So far every file I have tested resulted in this error.

Luuk3333 avatar Sep 18 '18 08:09 Luuk3333

If you take a look at the release history of reportlab, this lines up with the start of this issue. I downgraded report lab and got it working.

https://pypi.org/project/reportlab/#history

I only tried 3.4.0 and it worked, and didn't keep going.

sirdavidwong avatar Sep 26 '18 04:09 sirdavidwong

Can confirm it's working with reportlab 3.4.0. I also tried 3.5.0, 3.5.1, 3.5.2, and 3.5.4 without success (same error as above).

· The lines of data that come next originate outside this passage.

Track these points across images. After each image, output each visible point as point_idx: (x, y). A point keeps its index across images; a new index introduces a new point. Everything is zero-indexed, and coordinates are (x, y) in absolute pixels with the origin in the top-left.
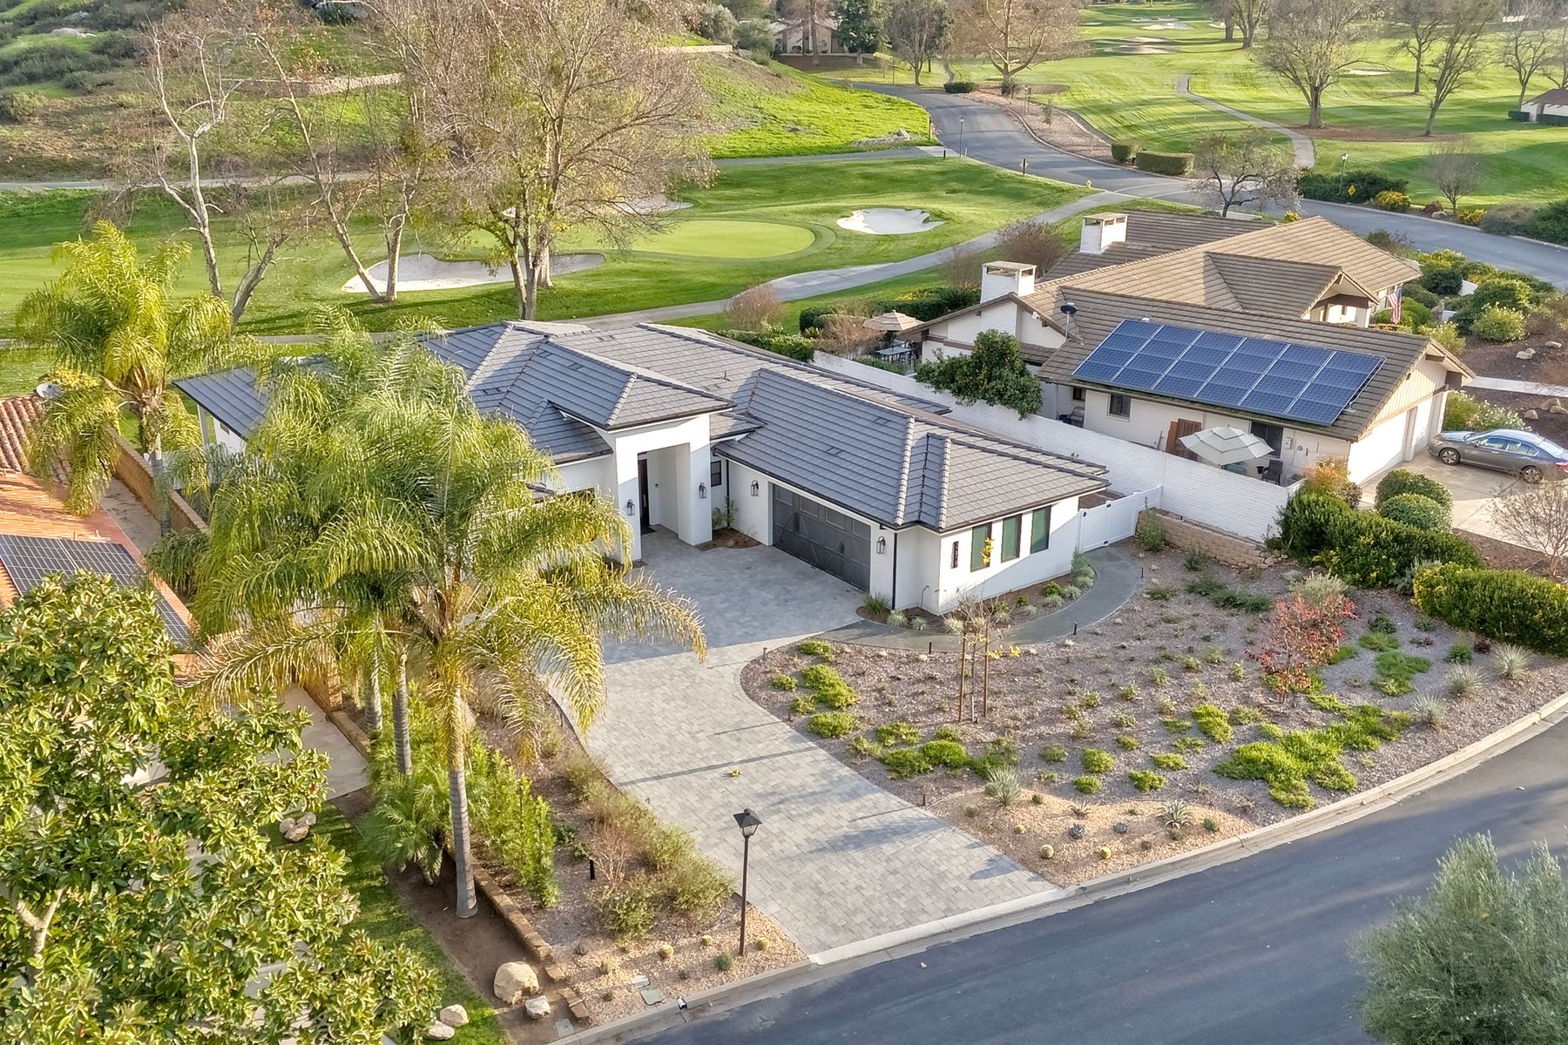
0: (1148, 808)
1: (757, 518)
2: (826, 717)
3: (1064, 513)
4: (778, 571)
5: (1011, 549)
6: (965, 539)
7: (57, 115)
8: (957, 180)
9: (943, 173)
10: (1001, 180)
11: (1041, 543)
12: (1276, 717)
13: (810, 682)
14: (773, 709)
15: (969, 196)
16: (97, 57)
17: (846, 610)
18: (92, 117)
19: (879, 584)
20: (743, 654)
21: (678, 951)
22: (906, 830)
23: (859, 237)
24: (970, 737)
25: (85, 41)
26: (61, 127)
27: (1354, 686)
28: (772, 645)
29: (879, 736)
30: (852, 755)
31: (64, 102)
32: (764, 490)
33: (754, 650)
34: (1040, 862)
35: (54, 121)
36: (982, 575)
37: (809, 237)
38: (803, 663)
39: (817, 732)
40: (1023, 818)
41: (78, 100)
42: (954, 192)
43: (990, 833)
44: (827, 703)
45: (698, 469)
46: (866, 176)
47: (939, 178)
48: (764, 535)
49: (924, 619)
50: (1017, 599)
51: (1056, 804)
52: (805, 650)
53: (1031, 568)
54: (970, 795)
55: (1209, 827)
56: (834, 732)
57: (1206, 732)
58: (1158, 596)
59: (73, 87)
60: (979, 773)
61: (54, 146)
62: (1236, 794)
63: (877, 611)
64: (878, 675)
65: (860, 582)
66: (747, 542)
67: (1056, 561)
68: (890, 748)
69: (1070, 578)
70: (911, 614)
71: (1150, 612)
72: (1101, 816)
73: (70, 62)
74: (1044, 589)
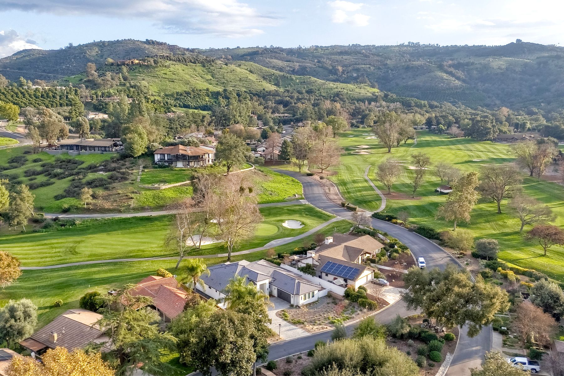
0: (321, 326)
1: (275, 293)
2: (286, 318)
3: (316, 292)
4: (278, 301)
5: (309, 297)
6: (303, 296)
7: (105, 196)
8: (308, 212)
9: (305, 209)
10: (317, 212)
11: (313, 296)
12: (337, 317)
13: (284, 314)
14: (280, 318)
15: (310, 217)
16: (109, 180)
17: (288, 306)
18: (113, 197)
19: (292, 302)
20: (276, 311)
21: (273, 339)
22: (295, 329)
23: (287, 229)
24: (302, 320)
25: (106, 175)
26: (107, 200)
27: (347, 314)
28: (279, 310)
29: (292, 320)
30: (289, 322)
31: (106, 193)
32: (276, 289)
33: (277, 311)
34: (309, 331)
35: (105, 198)
36: (305, 301)
37: (277, 229)
38: (283, 312)
39: (285, 320)
40: (307, 328)
41: (108, 192)
42: (307, 215)
43: (304, 329)
44: (286, 317)
45: (267, 286)
46: (288, 210)
47: (304, 210)
48: (276, 295)
49: (298, 307)
50: (310, 304)
51: (311, 326)
52: (283, 311)
53: (312, 300)
54: (302, 325)
55: (327, 328)
56: (287, 320)
57: (329, 319)
58: (328, 303)
59: (107, 189)
60: (303, 323)
61: (107, 205)
62: (330, 325)
63: (292, 306)
64: (292, 314)
65: (290, 302)
66: (274, 296)
67: (315, 299)
68: (293, 321)
69: (317, 301)
70: (296, 306)
71: (326, 305)
72: (316, 327)
73: (105, 182)
74: (313, 303)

Luuk3333 avatar Sep 26 '18 09:09 Luuk3333

Same problem here on Ubuntu 16.04, and the reportlab downgrade to 3.4.0 fixed it. I had to uninstall the installed version, and them installed the old version, as follow:

pip uninstall reportlab
pip install reportlab==3.4.0

douglascrp avatar Nov 01 '18 18:11 douglascrp

Can confirm this fix, too. So big question is what changed in reportlab which rendered this useless. @christmasjumper you should consider renaming your issue

f0rdprefect avatar Nov 23 '18 13:11 f0rdprefect

in reportlab/platypus/paragraph.py version 3.5.59

I comment-outed below lines, line1803 to 1807. Then I could use paragraph!

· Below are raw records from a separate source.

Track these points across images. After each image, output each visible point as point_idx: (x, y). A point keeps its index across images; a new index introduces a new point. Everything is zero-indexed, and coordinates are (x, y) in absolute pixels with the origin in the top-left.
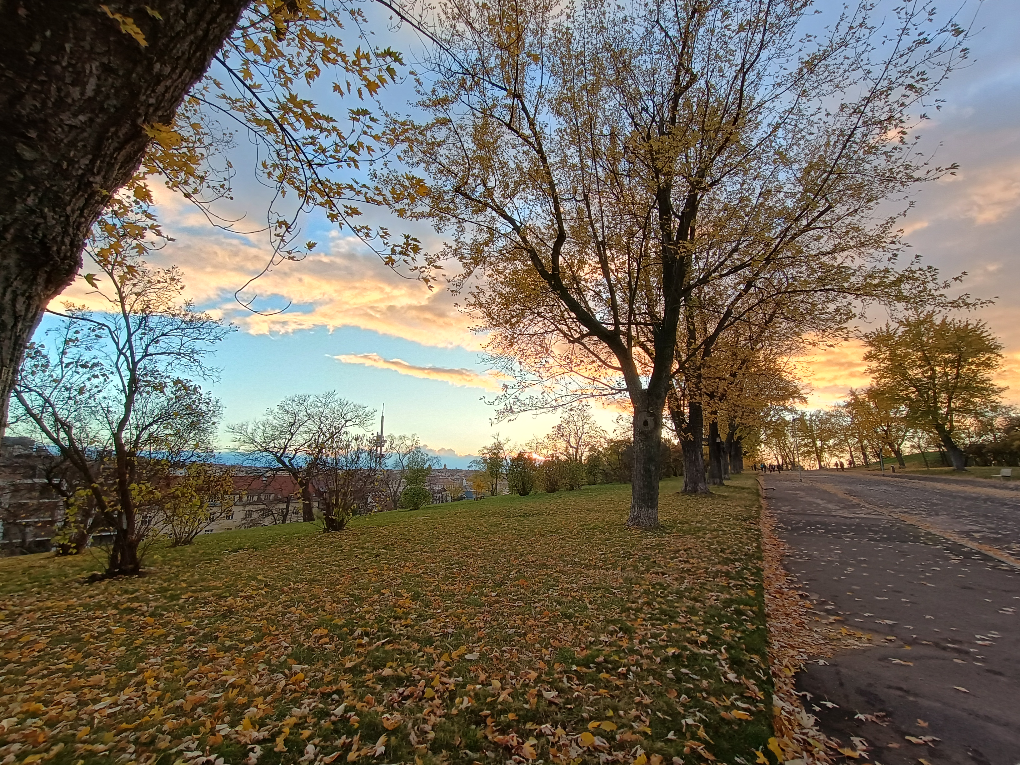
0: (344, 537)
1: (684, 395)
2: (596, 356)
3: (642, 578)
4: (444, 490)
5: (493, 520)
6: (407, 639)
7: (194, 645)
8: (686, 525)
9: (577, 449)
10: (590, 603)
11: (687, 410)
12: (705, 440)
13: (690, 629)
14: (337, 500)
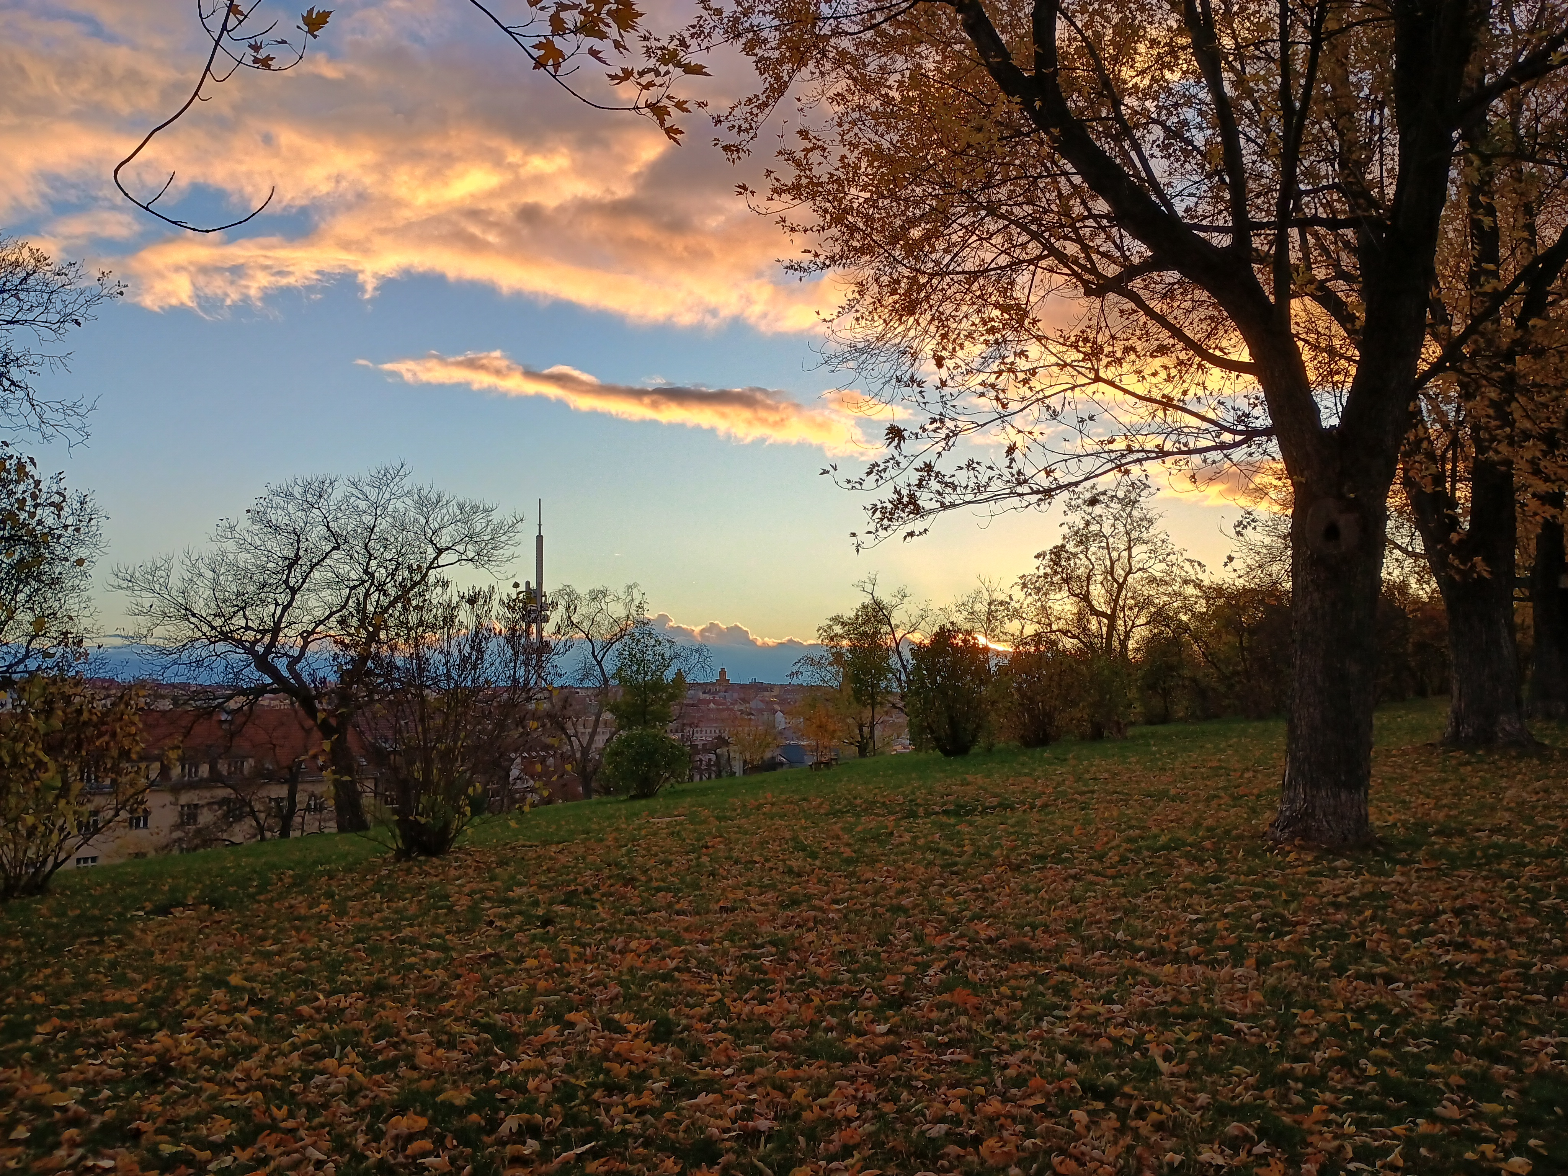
0: (453, 873)
1: (1455, 443)
2: (1177, 333)
3: (1323, 991)
4: (722, 741)
5: (867, 823)
6: (645, 1145)
7: (80, 1152)
8: (1458, 841)
9: (1112, 618)
10: (1167, 1057)
11: (1463, 492)
12: (1521, 583)
13: (1476, 1138)
14: (427, 771)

def wrap(self, availWidth, availHeight):
    # if availWidth<_FUZZ:
    #     #we cannot fit here
    #     return 0, 0x7fffffff
    # work out widths array for breaking

amixedcolor avatar Apr 12 '22 06:04 amixedcolor

_FUZZ is assigned in reportlab/rl_settings, it's 1e-6. I use wrap function via table.wrapOn, through the think of it, the second argument of wrap, availWidth, is the coordinate of table, in most of the explains. Maybe so, it cause issue.

amixedcolor avatar Apr 12 '22 06:04 amixedcolor

This was happening on p.drawOn() after I had called p.wrap() with availWidth=0. In my case the paragraph text was an empty string anyway, which might have contributed to the zero width. This condition was silently ignored in version 3.4.0. Causes this freaky error with 3.6.12:

File "/usr/local/lib/python3.10/dist-packages/reportlab/platypus/paragraph.py", line 2464, in drawPara
  blPara = self.blPara
AttributeError: 'Paragraph' object has no attribute 'blPara'

Thanks @amixedcolor for your explorations, which helped me get to the bottom of this.

BobStein avatar Nov 28 '22 02:11 BobStein